Weightlifting is set to adopt a new qualification system for the Tokyo 2020 Olympic Games, based on individual performance rather than national teams' aggregated efforts at major championships.
A three-day meeting of the International Weightlifting Federation’s (IWF) Sport Programme Commission (SPC) concluded that there were clear benefits in making the switch, especially in tightening doping controls and encouraging top athletes to compete more often.
Two of China's Olympic champions last summer, Long Qingquan at 56 kilograms and Shi Ziyong at 69kg, competed in IWF-sanctioned events only three times each in the four years between 2012 and 2016.
"Athletes will be required to regularly participate in Olympic qualification competitions to ensure that they are regularly subjected to in-competition doping control," said an IWF statement.
"The shortened period would also make anti-doping testing easier to implement and more cost-effective."
It remains to be seen how often an individual will be expected to compete in the new qualifying system, though one National Federation President said he expected it to be six times, which would "make doping much, much harder - almost impossible".
There were misgivings expressed by many "clean" coaches and lifters about the prolonged absence of Ilya Ilyin, the world-record breaking 94kg lifter who competed only twice between winning gold at Beijing 2008 and London 2012.
At one point Ilyin was absent from competition for more than two years.
When samples from those two Games were retested by the International Olympic Committee (IOC), Ilyin came up positive both times and forfeited his two gold medals.
The SPC, meeting in the "Olympic capital" Lausanne, also decided that new bodyweight categories should be introduced, seven each for men and women for Tokyo; that Olympic team sizes should be a maximum of eight, four male and four female, rather than the 10 in Rio, six males, four females; that only one athlete per nation, rather than two, should compete in any weight category; and that field sizes should be limited to 14, with no B Groups.
Details of the new bodyweight categories are yet to be finalised.
Qualification for Rio 2016, over a period of two years, was heavily weighted towards teams.
For example, six Olympic quota places were awarded to the top six nations in team classification at the World Championships, and further places could be earned by team performance in Continental Championships.
The SPC's recommendations will be presented to the IWF Executive Board for approval during their next meeting in Anaheim, California on November 25 and 26, just before the start of the IWF World Championships.
Attila Adamfi, the IWF's director general who sits on the SPC, said: "We have had a very productive meeting here in Lausanne as we work towards ensuring that the IWF delivers the very best, clean weightlifting competitions at Tokyo 2020.

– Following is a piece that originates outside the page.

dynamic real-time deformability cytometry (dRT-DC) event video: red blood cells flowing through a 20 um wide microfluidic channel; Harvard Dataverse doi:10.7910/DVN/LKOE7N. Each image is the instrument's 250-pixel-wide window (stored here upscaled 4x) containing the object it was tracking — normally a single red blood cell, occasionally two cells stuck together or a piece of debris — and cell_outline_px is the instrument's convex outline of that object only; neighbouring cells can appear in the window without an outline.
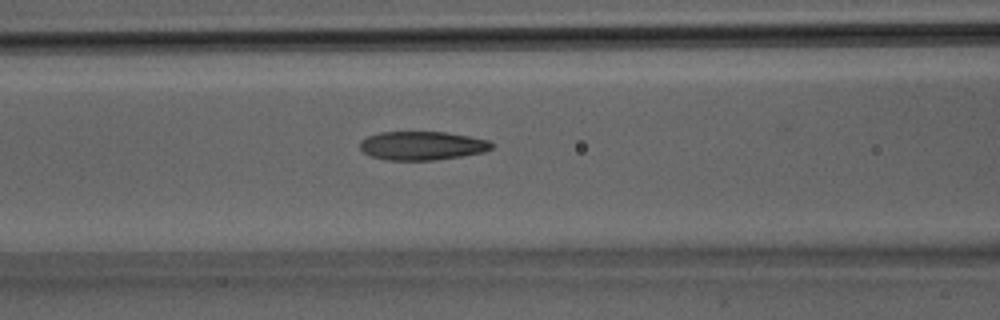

"We want to make sure that we are protecting the integrity of our sport and also provide the most engaging and exciting competitions for our athletes and fans.
"We have had very good cooperation with the IOC and are continuing to work closely with them.
"The IWF takes its responsibility to the Olympic Movement very seriously and is committed to promoting Olympic values around the world.
"While our primary focus is of course on the next Olympic Games, we are also examining opportunities to innovate our sport further, which will go beyond the Tokyo 2020 Olympic Games.
"We are assessing new bodyweight categories, new formats, and new disciplines, all of which will make our sport more appealing, particularly to younger audiences."
The other four members of the SPC are Nicu Vlad, an Olympic champion for Romania in 1984 who is a vice-president of the IWF and chairs its Technical Committee; Reiko Chinen, from Japan, a Technical Committee member and weightlifting manager for Tokyo 2020; Tom Goegebuer, athlete representative, triple Olympian and President of the Belgian Weightlifting Federation; and Matthew Curtain, a former weightlifting official who is now director of sport and International Federation relations for the Commonwealth Games Federation.